UNCLAS BOGOTA 005326
STATE FOR WHA/AND
STATE FOR WHA/PDA
STATE FOR INL/PC
E.O. 12958: N/A
TAGS: SNAR SENV PREL CO
SUBJECT: Update on Eradication in Colombian National Parks
1. (SBU) Summary: In an effort to dispel misinformation
about the aerial eradication program and illicit coca
cultivation in national parks, the Colombian National Police
(CNP) recently hosted two over-flights of affected parks.
Participants, including key legislators, opinion leaders,
and the media, gained a clearer appreciation for both the
extent of illicit coca cultivation in protected areas and
the potential for aerial eradication to reverse the
resultant damage. End Summary.
2. (SBU) On March 30, 2004, Colombian Senator Jorge Robledo
publicly attacked the joint USG-GOC narcotics eradication
program, singling out plans to spray within national parks
as an unacceptable assault on Colombia's patrimony.
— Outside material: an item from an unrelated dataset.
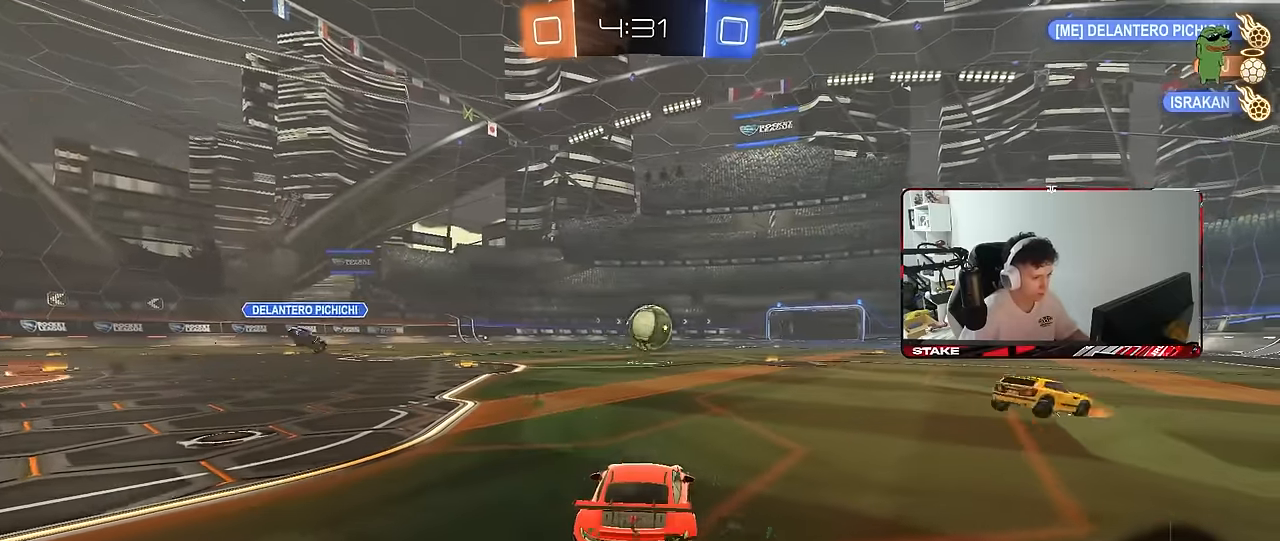
{"keys": ["w"], "mouse": [], "mouse_move": "still", "events": [[50, "d", "down"], [133, "shift", "down"], [183, "shift", "up"], [433, "d", "up"]]}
Robledo's charges, which were rife with misinformation, were
not immediately refuted by GOC leaders. NGOs opposed to
spraying in national parks lobbied the Minister of
Environment, Housing, and Territorial Development who
subsequently announced that there would be no spraying in
national parks until manual eradication had been tested as
an alternative to aerial eradication. Some Government
officials also played-down the extent and impact of illicit
cultivation within the Natural Parks, further undermining
public support for spraying in parks.
Getting the Facts Out
3. (SBU) Working with Embassy PAS, NAS organized and
supported park inspections for key members of the Colombian
Congress and other opinion leaders. The over-flights of
Tayrona National Park (Magdelena Department) on April 17 and
Serrana de la Macarena National Park (Meta Department) on
May 15 were hosted by the CNP.
4. (SBU) When weather prevented flying over an area in a
national park known to be under coca cultivation, the flight
went to another part of the park and came across a
previously unknown 700 hectare coca farm. Press coverage of
the events was extensive and universally favorable. The
consensus among members of the Colombian congress and
others, including most of those not previously supportive of
aerial eradication, was that the incursion of coca
cultivation into national parks was so extensive that it
could only be reversed through aerial eradication. One key
legislator, Senator Juan Gmez Martnez, announced plans to
convene a public hearing on June 1 to denounce the GOC's de
facto abandonment of the parks and to demand that the
government take the necessary steps to halt further
encroachment in these and other protected areas.